How do I handle recurring subscriptions with Stripe?

Use Stripe Checkout in 'subscription' mode: set mode: 'subscription' in the createCheckoutSession call and use a recurring price ID (created in Stripe Dashboard → Products → Add product → pricing: recurring). Stripe handles all subsequent charges automatically. For cancellations: create a Cloud Function that calls stripe.subscriptions.cancel(subscriptionId) or use Stripe's hosted Customer Portal (stripe.billingportal.sessions.create) where users manage their own subscriptions. Set up webhook handlers for customer.subscription.updated and customer.subscription.deleted to update Firestore accordingly.

How do I show a paywall that gates premium features?

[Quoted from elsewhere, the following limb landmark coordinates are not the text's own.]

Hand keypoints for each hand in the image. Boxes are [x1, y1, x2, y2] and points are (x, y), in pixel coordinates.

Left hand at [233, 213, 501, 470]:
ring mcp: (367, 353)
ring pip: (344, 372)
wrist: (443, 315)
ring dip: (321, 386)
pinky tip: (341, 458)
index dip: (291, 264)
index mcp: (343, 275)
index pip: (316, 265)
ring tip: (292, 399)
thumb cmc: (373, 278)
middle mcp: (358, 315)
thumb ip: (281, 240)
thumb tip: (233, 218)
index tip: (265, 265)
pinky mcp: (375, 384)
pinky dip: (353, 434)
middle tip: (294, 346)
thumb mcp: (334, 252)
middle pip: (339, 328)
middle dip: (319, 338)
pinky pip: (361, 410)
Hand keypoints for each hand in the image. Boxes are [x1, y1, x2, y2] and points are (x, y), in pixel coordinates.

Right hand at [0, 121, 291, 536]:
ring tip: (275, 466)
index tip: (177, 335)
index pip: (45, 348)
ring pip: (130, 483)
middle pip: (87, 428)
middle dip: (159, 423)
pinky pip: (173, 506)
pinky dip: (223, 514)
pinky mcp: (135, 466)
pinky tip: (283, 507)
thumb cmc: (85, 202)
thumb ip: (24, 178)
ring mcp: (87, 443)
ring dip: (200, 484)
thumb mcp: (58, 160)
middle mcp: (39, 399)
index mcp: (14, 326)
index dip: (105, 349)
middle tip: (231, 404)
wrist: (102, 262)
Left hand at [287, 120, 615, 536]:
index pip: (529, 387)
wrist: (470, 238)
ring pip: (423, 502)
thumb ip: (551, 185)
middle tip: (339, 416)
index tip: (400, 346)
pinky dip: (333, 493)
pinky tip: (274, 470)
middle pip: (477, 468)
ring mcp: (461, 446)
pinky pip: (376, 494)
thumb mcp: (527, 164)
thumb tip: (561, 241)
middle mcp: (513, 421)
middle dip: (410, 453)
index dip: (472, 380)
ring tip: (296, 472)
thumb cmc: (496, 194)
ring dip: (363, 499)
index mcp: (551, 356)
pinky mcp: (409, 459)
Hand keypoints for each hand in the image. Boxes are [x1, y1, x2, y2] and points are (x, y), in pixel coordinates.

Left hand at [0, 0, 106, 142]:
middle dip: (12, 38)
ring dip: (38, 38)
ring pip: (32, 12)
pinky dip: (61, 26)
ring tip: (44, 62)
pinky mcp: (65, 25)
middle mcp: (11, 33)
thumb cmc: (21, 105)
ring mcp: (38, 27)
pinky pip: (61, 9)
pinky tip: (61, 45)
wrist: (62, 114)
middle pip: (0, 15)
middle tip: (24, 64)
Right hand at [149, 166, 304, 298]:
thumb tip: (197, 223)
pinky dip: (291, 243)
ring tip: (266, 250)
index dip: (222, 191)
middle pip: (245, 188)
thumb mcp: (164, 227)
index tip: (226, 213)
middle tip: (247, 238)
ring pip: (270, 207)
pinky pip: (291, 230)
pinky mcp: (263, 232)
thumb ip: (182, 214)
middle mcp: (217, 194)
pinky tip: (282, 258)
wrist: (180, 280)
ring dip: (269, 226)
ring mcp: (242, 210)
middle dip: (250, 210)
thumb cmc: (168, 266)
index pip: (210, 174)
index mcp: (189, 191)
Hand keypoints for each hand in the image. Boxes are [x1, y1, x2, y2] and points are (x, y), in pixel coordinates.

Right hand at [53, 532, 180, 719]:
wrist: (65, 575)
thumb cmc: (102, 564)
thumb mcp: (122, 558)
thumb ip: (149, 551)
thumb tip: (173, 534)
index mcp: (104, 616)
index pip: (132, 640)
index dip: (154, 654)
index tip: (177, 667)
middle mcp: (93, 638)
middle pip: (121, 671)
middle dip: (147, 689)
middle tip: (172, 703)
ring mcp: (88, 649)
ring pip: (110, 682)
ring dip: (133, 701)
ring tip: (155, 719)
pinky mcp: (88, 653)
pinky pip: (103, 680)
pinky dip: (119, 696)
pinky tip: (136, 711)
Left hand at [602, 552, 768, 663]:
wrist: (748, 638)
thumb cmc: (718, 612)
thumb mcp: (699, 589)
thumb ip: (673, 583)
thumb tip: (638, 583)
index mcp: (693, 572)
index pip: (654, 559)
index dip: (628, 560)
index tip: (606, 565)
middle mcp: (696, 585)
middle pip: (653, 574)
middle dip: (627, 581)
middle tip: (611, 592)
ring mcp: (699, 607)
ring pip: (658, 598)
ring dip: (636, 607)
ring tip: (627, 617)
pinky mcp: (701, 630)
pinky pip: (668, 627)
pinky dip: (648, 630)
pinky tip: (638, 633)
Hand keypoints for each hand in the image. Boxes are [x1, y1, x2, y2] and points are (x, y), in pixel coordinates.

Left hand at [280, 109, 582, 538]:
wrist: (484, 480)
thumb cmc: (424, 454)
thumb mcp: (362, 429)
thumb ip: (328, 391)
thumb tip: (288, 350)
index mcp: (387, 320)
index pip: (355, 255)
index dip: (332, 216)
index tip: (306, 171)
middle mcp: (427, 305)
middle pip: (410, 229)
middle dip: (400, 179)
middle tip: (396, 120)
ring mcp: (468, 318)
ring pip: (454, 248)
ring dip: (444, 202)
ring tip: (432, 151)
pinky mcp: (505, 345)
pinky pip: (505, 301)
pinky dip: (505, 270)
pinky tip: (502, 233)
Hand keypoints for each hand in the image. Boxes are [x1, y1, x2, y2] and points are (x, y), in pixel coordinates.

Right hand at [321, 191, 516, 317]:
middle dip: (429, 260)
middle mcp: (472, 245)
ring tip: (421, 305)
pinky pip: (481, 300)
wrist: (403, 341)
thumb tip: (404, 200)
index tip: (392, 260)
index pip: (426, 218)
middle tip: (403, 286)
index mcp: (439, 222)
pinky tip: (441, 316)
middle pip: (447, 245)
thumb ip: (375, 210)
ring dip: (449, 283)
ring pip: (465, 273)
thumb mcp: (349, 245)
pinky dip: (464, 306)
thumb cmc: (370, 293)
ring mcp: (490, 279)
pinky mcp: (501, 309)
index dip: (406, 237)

In FlutterFlow, read the user's Firestore document (users/{uid}) which has the subscriptionStatus and subscriptionTier fields set by your webhook handler. On gated pages or features, add a Conditional Widget: if subscriptionStatus == 'active' show the premium content, else show the paywall/upgrade prompt. Since this is backed by Firestore data, not a client-side flag, it cannot be bypassed by modifying app variables. The Firestore security rules allow users to read only their own document.

What is the difference between a PaymentIntent and a Checkout Session?

A CheckoutSession creates Stripe's hosted payment page — you get a URL and redirect the user there. Stripe handles the UI, PCI compliance, and all payment methods. A PaymentIntent is a lower-level object representing a payment to be confirmed — you build your own UI (using CardField) and confirm the intent client-side. CheckoutSession is simpler and handles more automatically. PaymentIntent gives you full UI control. For most FlutterFlow apps, CheckoutSession is the right choice.

Can I accept payments in multiple currencies?

Yes — Stripe supports 135+ currencies. In your createCheckoutSession Cloud Function, set currency on the line item or use Stripe's automatic currency conversion. Alternatively, create separate prices in different currencies in Stripe Dashboard and pass the appropriate priceId based on the user's location (from their device locale via Global Properties). Stripe displays the price in the user's currency on the hosted checkout page automatically.